*** Data records ***

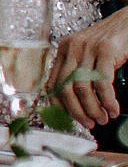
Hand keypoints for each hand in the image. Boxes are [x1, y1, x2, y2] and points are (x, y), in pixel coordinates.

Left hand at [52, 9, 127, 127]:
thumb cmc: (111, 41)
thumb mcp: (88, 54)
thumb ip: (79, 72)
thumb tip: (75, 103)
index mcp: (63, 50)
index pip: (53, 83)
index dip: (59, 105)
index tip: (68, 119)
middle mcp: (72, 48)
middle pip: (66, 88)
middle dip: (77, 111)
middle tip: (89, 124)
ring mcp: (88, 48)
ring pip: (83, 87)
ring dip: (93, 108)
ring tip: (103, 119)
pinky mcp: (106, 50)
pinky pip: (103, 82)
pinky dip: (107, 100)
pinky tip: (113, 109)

***
*** Data records ***

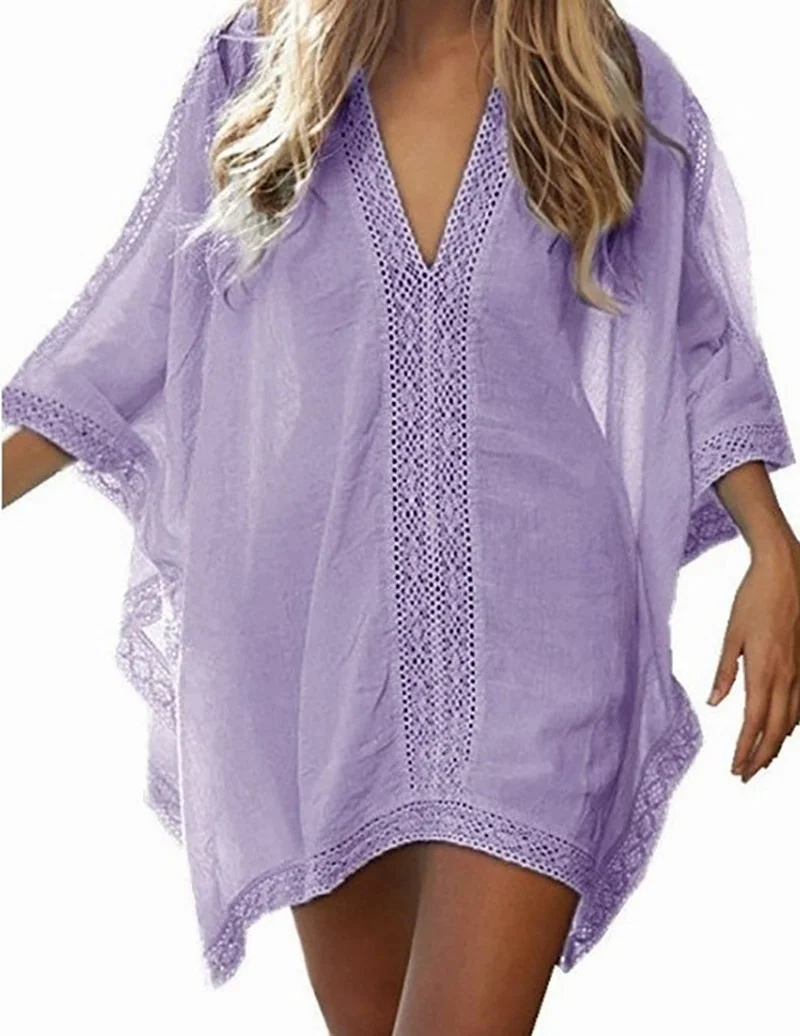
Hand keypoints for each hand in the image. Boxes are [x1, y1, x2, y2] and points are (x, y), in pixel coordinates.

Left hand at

***
*** Data records ***

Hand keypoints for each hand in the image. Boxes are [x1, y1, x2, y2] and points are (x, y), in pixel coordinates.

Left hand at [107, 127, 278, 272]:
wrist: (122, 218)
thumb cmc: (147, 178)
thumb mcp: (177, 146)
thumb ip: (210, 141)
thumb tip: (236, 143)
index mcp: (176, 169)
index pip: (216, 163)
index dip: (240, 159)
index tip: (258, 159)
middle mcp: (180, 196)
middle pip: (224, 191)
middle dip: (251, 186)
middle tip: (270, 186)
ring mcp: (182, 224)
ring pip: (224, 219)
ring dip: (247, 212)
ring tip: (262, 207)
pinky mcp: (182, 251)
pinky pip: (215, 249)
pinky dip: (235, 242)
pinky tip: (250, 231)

***

Both the line containing "thumb ip: (79, 72)" and the line containing "pinky tip: (113, 109)" belong in the answer. Print them and every line above that falls between them exactly, and no others.

thumb ip: (79, 72)
thumb tip: (75, 103)
index mcp: (63, 50)
index pip: (53, 83)
index dip: (59, 105)
index tip: (68, 119)
middle mcp: (72, 48)
middle pip: (66, 88)
middle dip: (77, 111)
middle tip: (89, 124)
ring mcp: (88, 48)
ring pip: (83, 87)
ring dip: (93, 108)
ring tip: (103, 119)
pinky mcp: (106, 50)
pinky pip: (103, 82)
pinky dip: (107, 100)
pinky tip: (113, 109)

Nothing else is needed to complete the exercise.